Glioblastomas (GBMs) comprises >50% of all primary brain tumors and are the most malignant type with a 5-year survival rate of only 3.3%, despite standard-of-care (radiation, and temozolomide). Recently it has been shown that the majority of GBM cells do not have the capacity to recapitulate a phenocopy of the original tumor and that it is only a small subpopulation of glioma stem-like cells (GSCs; or tumor initiating cells) in the tumor have that this ability upon xenotransplantation in nude mice. These GSCs are known to be resistant to therapy and are thought to be largely responsive for tumor recurrence and patient death, thus providing a clinically-relevant model to study GBM. GBMs are highly heterogeneous and there is a complex interaction among different subtypes of tumor cells and stromal cells associated with the tumor which can modify the tumor itself as well as its microenvironment to promote tumor growth, invasion, angiogenesis and immune suppression. The transcriptome profiles of GBMs has identified four major subtypes, two of which, proneural (PN) and mesenchymal (MES), predominate. Further, single cell RNA sequencing has revealed that multiple GBM subtypes can reside within the same tumor. GBM with enriched MES properties typically display a more aggressive phenotype both in vitro and in vivo with pronounced radio/chemo resistance.

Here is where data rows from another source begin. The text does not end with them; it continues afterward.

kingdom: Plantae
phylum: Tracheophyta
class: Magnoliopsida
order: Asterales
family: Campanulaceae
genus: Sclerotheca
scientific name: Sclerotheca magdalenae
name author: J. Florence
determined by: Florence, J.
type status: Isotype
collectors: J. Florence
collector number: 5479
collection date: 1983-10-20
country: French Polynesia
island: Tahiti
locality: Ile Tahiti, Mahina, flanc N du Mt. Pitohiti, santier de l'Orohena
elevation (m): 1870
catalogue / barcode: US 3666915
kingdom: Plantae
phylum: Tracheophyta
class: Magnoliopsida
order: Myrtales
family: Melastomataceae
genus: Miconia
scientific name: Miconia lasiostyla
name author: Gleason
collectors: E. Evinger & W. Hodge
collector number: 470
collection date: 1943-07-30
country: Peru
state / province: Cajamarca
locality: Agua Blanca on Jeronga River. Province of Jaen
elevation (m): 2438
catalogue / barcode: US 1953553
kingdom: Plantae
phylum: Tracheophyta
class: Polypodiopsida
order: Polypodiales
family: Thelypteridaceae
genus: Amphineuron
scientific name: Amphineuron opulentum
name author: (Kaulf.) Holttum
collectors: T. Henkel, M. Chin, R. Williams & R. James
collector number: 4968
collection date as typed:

One aspect our work is to to screen for drugs which can increase therapeutic efficacy for GBM stem cells by either: (1) eradicating these cells; (2) revert GSCs into a more differentiated state which can then response to conventional therapies; (3) sensitizing GSCs to temozolomide; and (4) inhibit PMT in GSCs. We do this using state-of-the-art multiplex secreted bioluminescent reporters which we have developed and optimized for high-throughput screening as well as in vivo imaging to monitor these processes non-invasively.
Another aspect of our work is unravel the role of extracellular vesicles in GBM progression. Tumor cells have an insidious, “Trojan horse”-like mechanism to manipulate other tumor cells or normal cells in their environment using tumor-derived extracellular vesicles (tEVs). These vesicles, which are produced in abundance by tumor cells, contain both a representation and an enriched subset of cellular proteins and RNAs which can subvert the phenotype of recipient cells, including the normal cells in the tumor environs, as well as other tumor cells. While EVs can serve a normal function in cell-to-cell communication and elimination of proteins and RNAs from cells, tEVs effectively “hijack” this process to promote oncogenicity. Our goal is to understand the role of tEV in PMT phenotypic switch and immune suppression using different tEV-specific fluorescent and bioluminescent reporters which we have developed.
Working with our long-time collaborator Dr. Thomas Würdinger, we showed for the first time that blood platelets carry tumor-derived biomarkers and specific gene signatures that can distinguish patients with localized and metastasized tumors from healthy individuals. We called this phenomena tumor-educated platelets or TEP. We are currently evaluating TEP for pan-cancer, multi-class detection as well as biomarker discovery and their potential for longitudinal disease monitoring and response to therapy.